Giovanni Mirabassi Trio: Summer’s Gone (CamJazz)

A review of the French pianist's 21st album, he is joined by Gianluca Renzi and drummer Lukmil Perez

Giovanni Mirabassi Trio
Cover of Summer’s Gone by Giovanni Mirabassi Trio

Paris-based pianist Giovanni Mirabassi has been recording since the mid-1990s, his output including tributes to Jacques Brel, Léo Ferré, and Serge Gainsbourg, as well as solo outings and trio journeys. His 21st release, Summer’s Gone, is one of the latter. Joined by bassist Gianluca Renzi and drummer Lukmil Perez, Mirabassi explores terrain familiar to fans of Bill Evans, Enrico Pieranunzi, and, most pointedly, Chick Corea. This trio paints in lithe textures, shimmering melodies, and illuminated improvisations, the music so delicate you practically expect it to melt in the sun. Mirabassi’s style is as thoughtful and crystalline as that of just about anyone on the ECM label, yet it’s also ceaselessly frothy, focusing on clear skies over dark musings.

“A Dirty Job” mines a gentle backbeat and a light-footed melody that brings hummingbirds to mind.

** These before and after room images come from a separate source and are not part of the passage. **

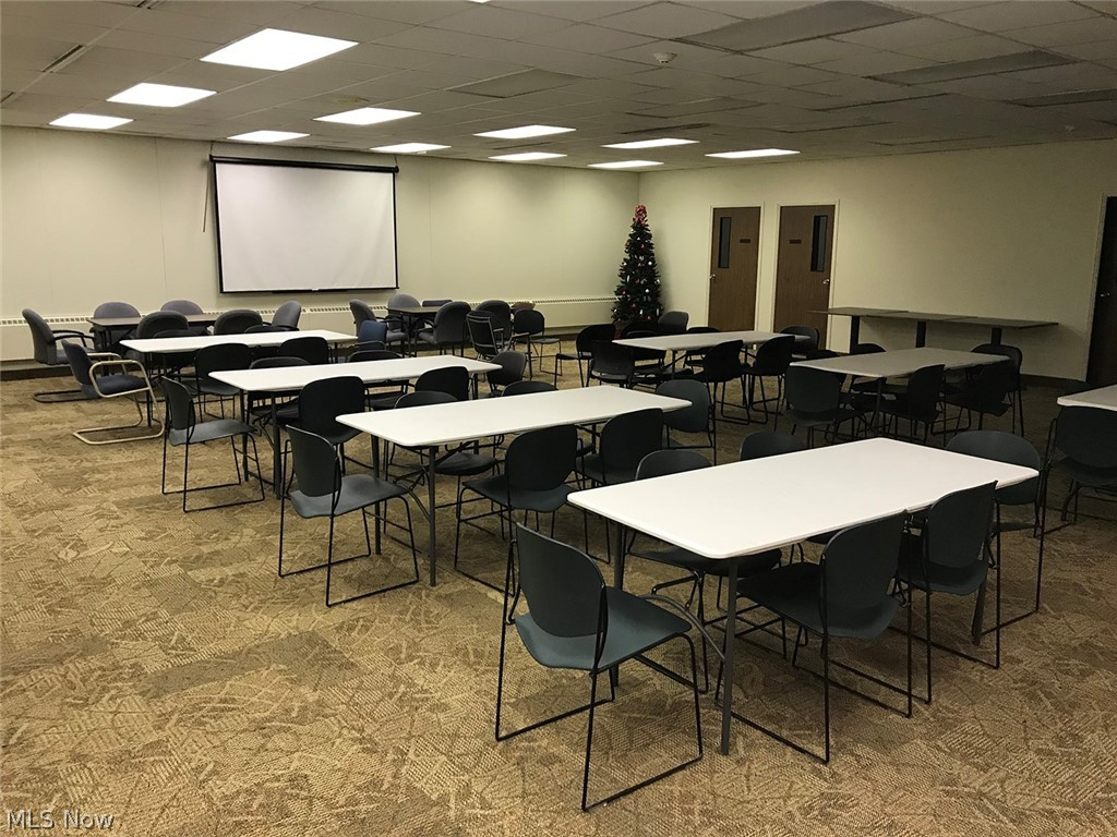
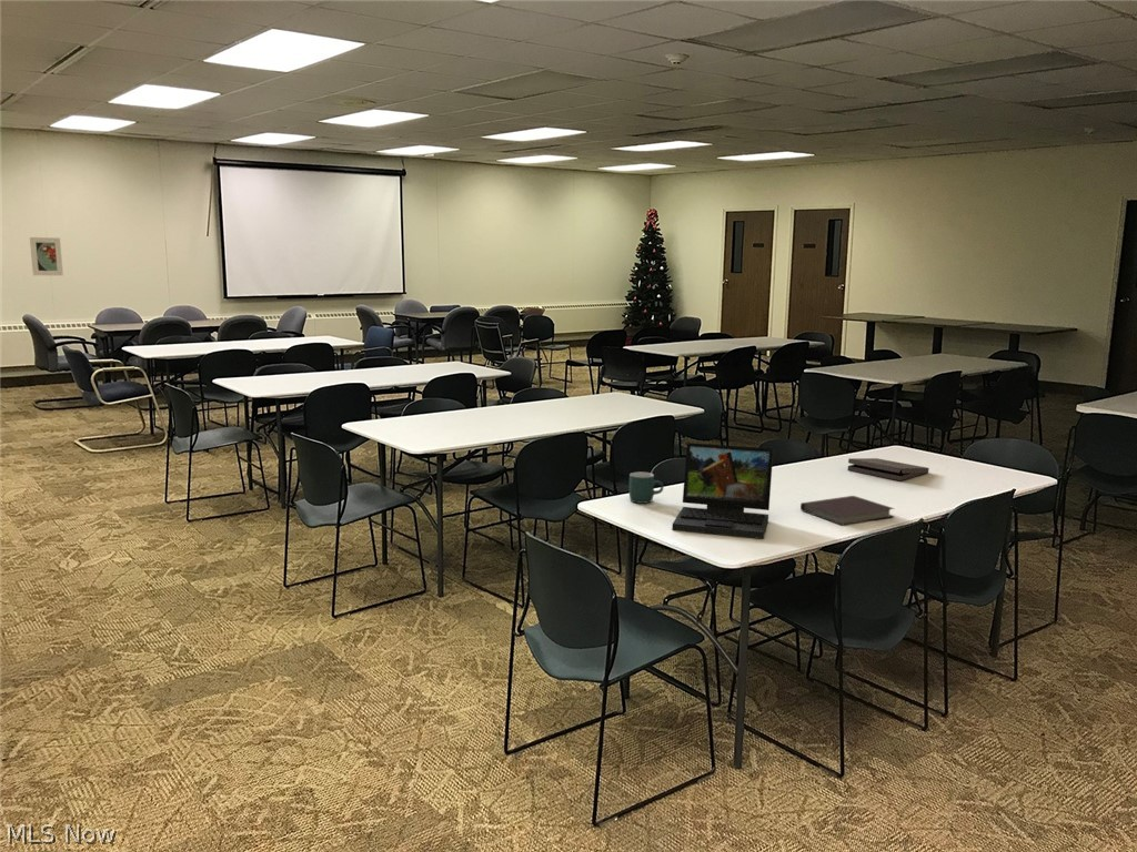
+ pizza box [846,457,930,481]
+ notebook [799,495,896,526]
+ laptop [671,442,774,540]
+ mug [628,471,664,505]
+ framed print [29,236,64,276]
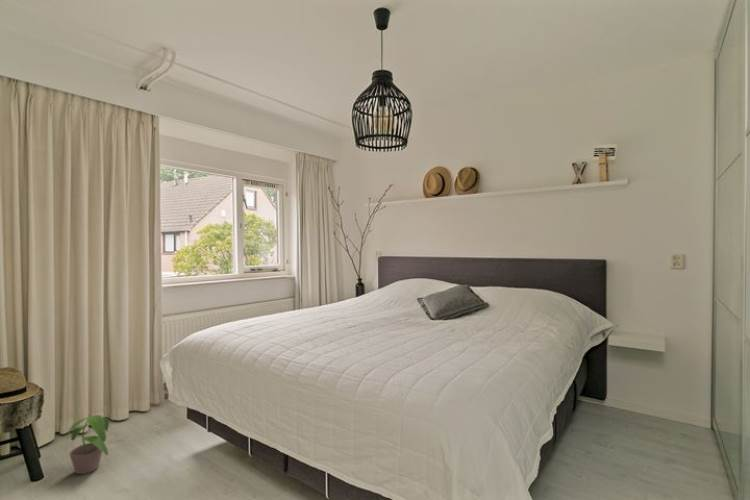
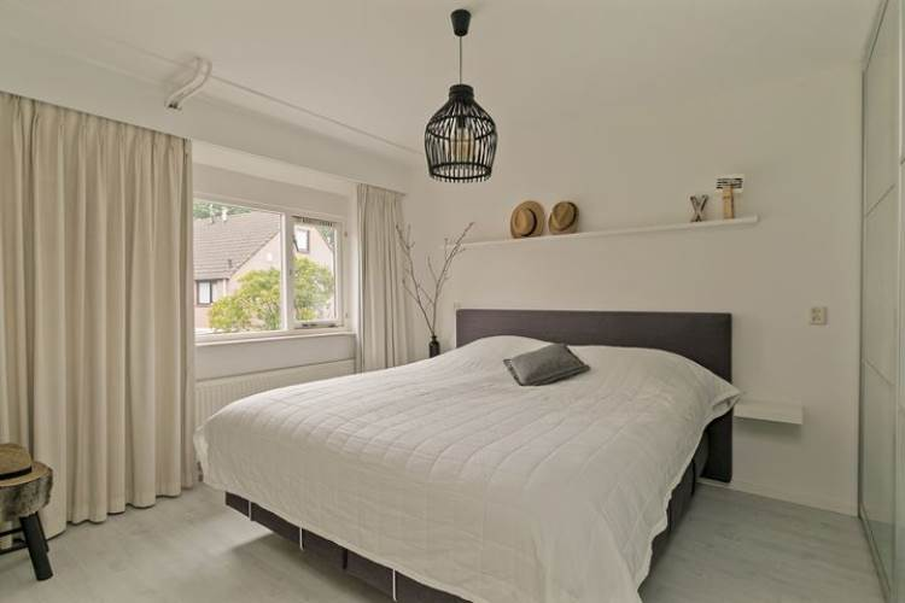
- potted plant [64,414,110,475]
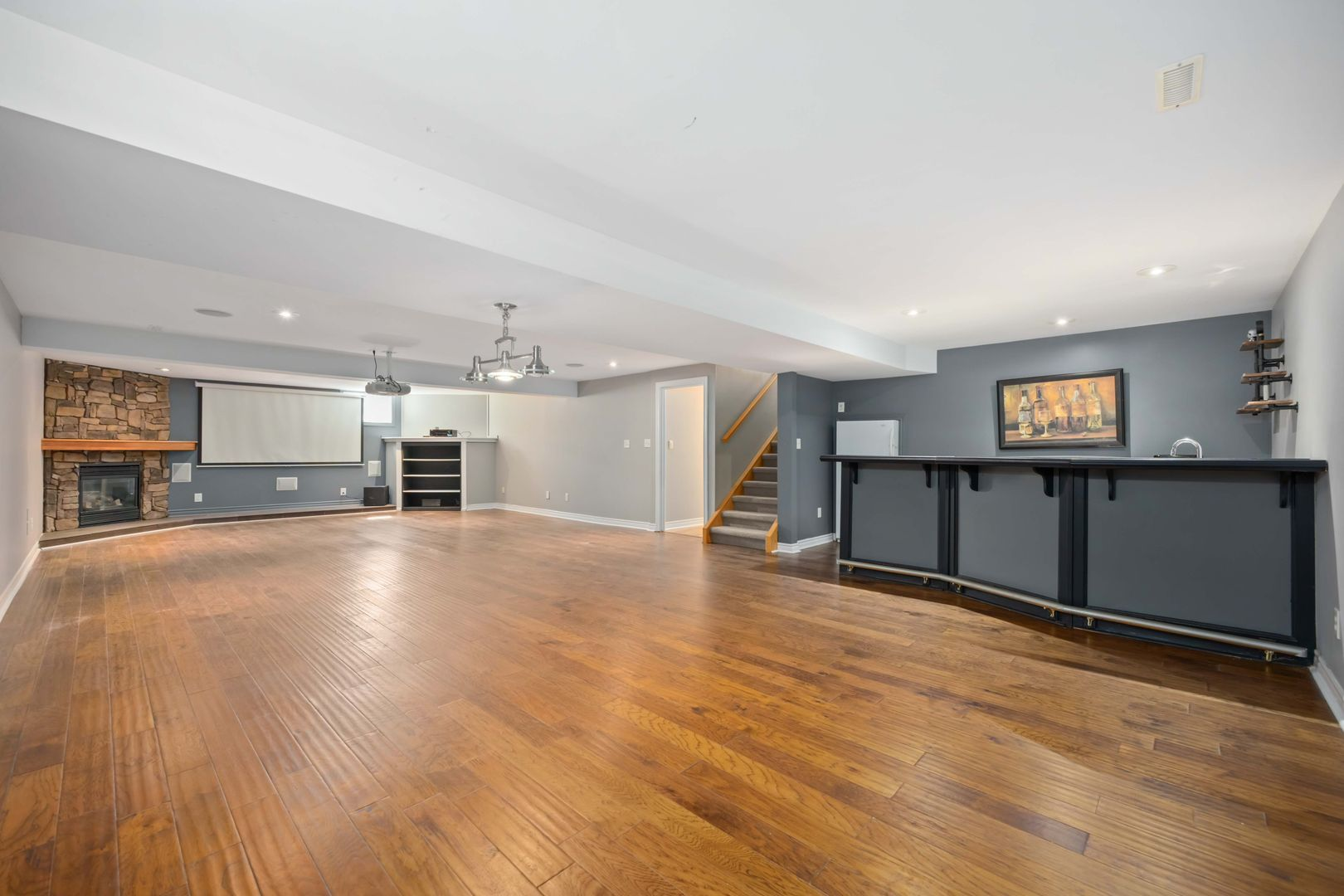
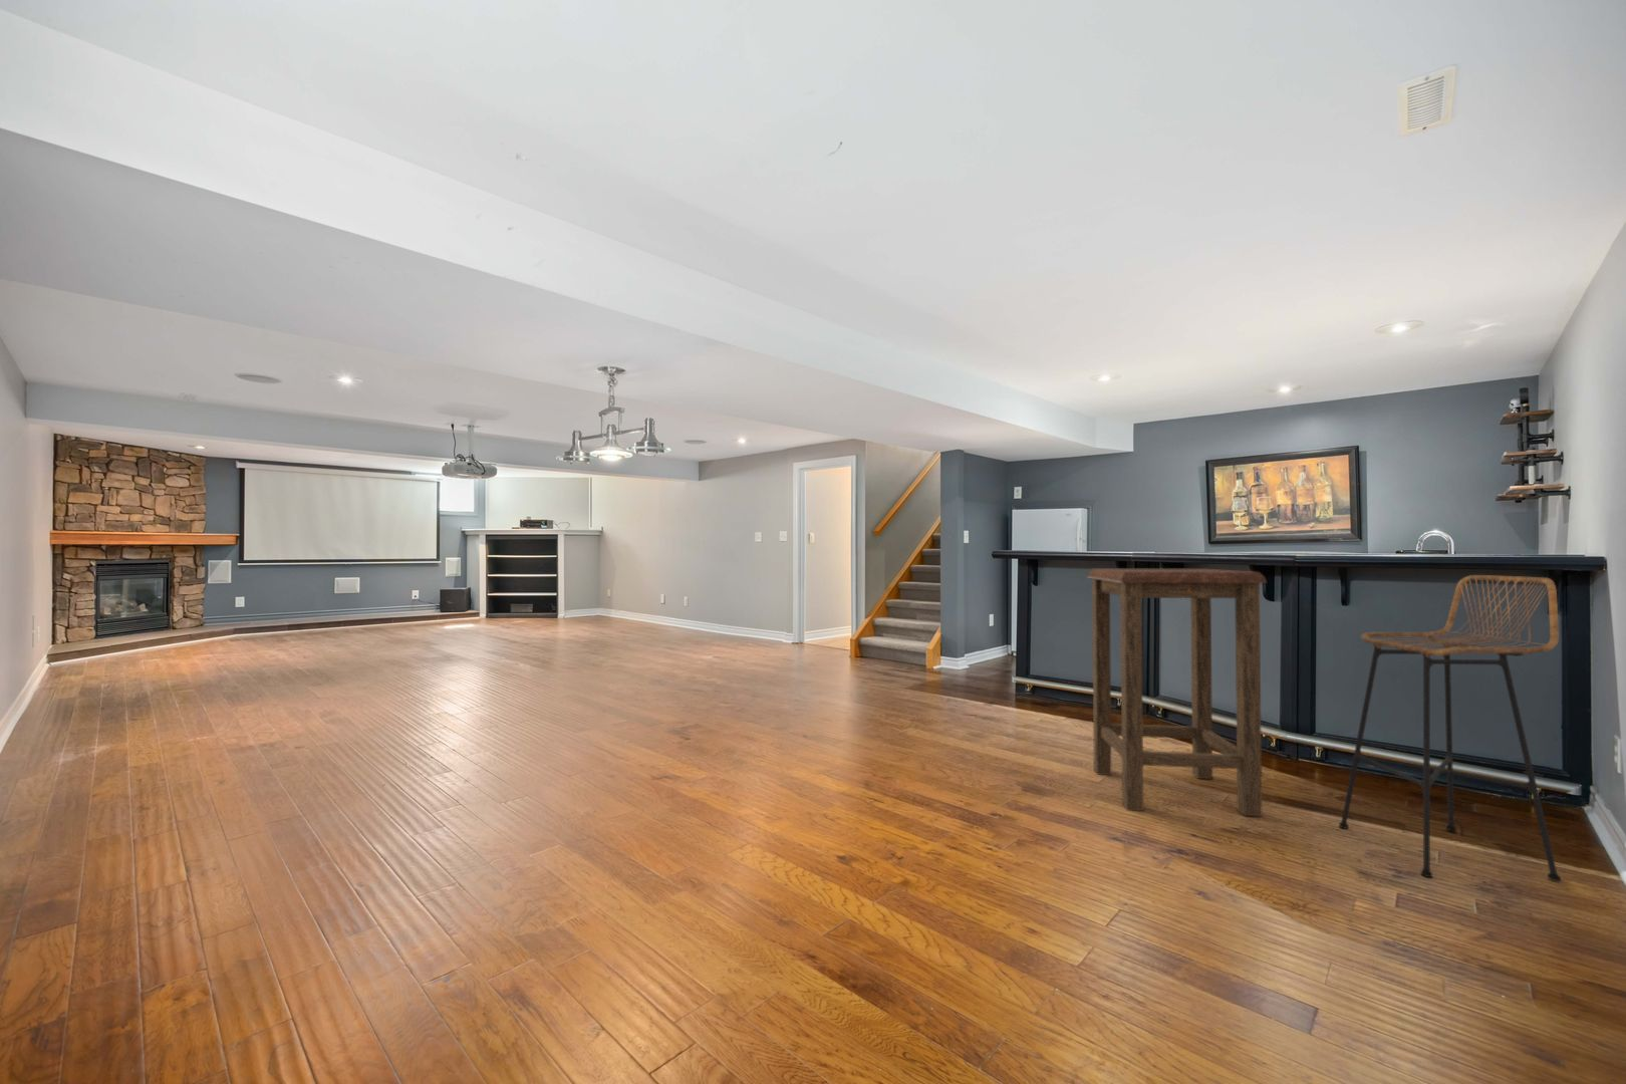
+ bar stool [1338,575,1562,882]
+ bar stool [1086,569,1268,818]
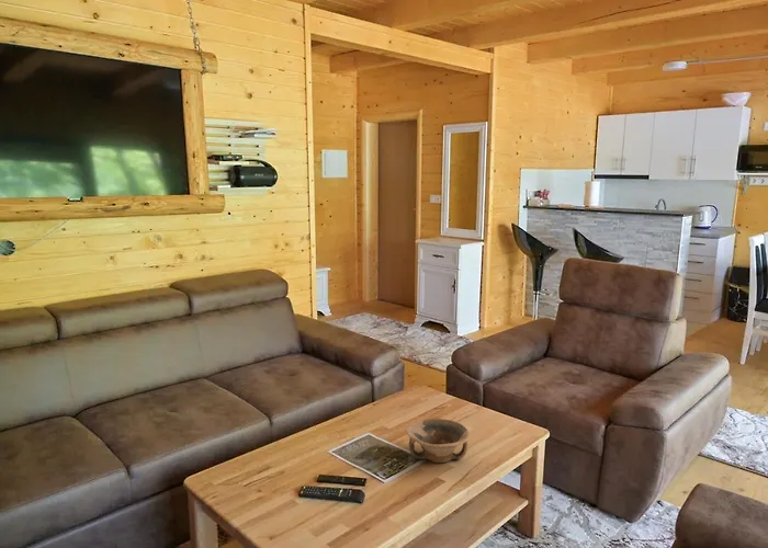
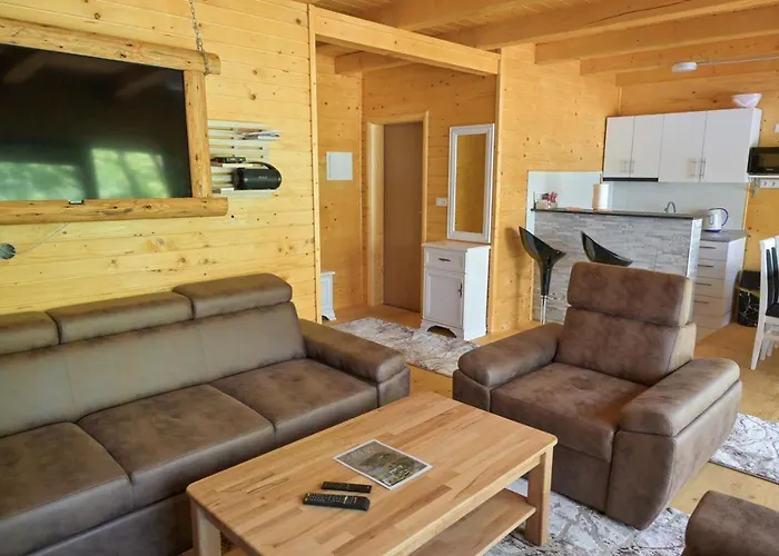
- bowl [405,418,471,464]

While Mirabassi lends a sweet touch to his inner Corea, Renzi plucks a mile a minute during his solo, recalling John Patitucci’s energetic forays. “Quasi Quasi” could be a lullaby; “Ausencias” recalls one of Corea’s solo pieces from Light as a Feather or the original Return to Forever. “My Corean Heart” throws caution to the curb—it’s so drenched in Chick-like phrasing, pacing, chordal flow, and bubbling rhythms that you wouldn’t be surprised if the man himself strode into the room.

Mirabassi, Renzi, and Perez are excellent musicians with a unified trio vision. Let’s hope they find their own vision on album number 22.